Amy Bramuchi's life on earth has been destroyed. Her gruesome, permanently debilitating injuries make it impossible to continue her professional yoga instruction, personal training and massage therapy businesses. She has depleted all of her savings and is on the verge of losing her townhome that has her indoor and outdoor yoga studios.
THE UNCONSTITUTIONAL GAG ORDER:
On Friday June 26 2015, Fulton County attempted to revoke Amy Bramuchi's bond in a somewhat bizarre "emergency" hearing. Judge Alford J. Dempsey Jr. approved four Rule 22 video recording request forms that his judicial assistant had sent to both security checkpoints on Thursday. On Friday, the forms were missing and camera entry was denied. After the Public Information Officer (PIO) resolved that problem, deputies denied camera entry again at the courtroom. Finally, the judicial assistant ordered the deputies to let the cameras in but by that time two camera operators from two local news stations including 11Alive had departed.
Six Alpharetta police officers testified at the hearing (Ofc. Unger, Valone, Robinson, Wessel, Lt. Little, Capt. West). They stated they had been "harassed" by some of Amy Bramuchi's comments or emails since her April indictment. Their two hour testimony at taxpayer expense included some hearsay and child-like accusations. All officers admitted that Amy Bramuchi had never threatened them with any type of bodily harm. However, the testimony was adequate to show that Ms. Bramuchi may have been enough of a nuisance to justify a bond condition ordering her not to communicate with police again except in case of an emergency.
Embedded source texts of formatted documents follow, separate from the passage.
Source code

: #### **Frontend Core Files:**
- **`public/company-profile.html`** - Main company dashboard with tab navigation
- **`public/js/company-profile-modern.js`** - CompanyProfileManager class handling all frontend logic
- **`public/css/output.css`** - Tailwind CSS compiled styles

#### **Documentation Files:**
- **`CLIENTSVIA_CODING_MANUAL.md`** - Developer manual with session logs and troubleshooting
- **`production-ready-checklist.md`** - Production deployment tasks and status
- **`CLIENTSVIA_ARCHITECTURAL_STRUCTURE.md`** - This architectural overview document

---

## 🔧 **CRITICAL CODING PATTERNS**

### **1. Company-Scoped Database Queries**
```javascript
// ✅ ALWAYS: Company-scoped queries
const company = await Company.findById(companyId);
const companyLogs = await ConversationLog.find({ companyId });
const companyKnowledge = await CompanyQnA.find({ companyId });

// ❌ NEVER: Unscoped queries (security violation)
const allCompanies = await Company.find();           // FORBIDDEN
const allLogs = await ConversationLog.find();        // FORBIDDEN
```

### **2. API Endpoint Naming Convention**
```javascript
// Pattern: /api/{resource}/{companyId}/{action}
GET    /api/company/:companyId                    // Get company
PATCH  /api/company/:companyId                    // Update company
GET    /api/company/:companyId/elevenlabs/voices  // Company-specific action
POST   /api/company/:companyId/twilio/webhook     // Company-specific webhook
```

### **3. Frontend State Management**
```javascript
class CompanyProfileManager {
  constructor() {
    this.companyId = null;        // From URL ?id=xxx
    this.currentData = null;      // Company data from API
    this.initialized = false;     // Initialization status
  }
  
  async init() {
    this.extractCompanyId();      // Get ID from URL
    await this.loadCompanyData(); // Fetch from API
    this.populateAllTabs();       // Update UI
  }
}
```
To support harassment claims Assistant District Attorney (ADA) Lauren McAuley tried to introduce an audio recording received by police from an unidentified individual who was not Amy Bramuchi. That was finally disallowed as irrelevant. McCauley also falsely contended that Bramuchi's bond had special conditions but was unable to produce a copy of the bond she claimed to have negotiated. Judge Dempsey produced the standard bond and repeatedly explained that it had no special conditions. The warrant that had two separate file dates was falsified with special conditions that did not exist on the actual bond.
In addition, McAuley falsely implied that Amy Bramuchi had posted an entire GBI report on social media with personal officer information. Judge Dempsey determined that no such personal information from the improperly redacted report was posted. McAuley published and distributed postings from the copyrighted website, Georgia CopBlock. None of Amy Bramuchi's postings were found to be threatening to any officer.
Amy's public defender, Monique Keane, referenced the above false allegations in her closing argument and told the judge that "if your honor would be inclined to modify the [bond] terms"Ms. Bramuchi would have no problem with the court's direction." Judge Dempsey then responded by imposing social media gag order conditions on Amy Bramuchi against her will. Those conditions state that she cannot disseminate or publish any information regarding the case on any social media in conflict with 1st Amendment protections. The gag order limits her ability to obtain legal counsel and further stacks the deck against her chances to obtain justice.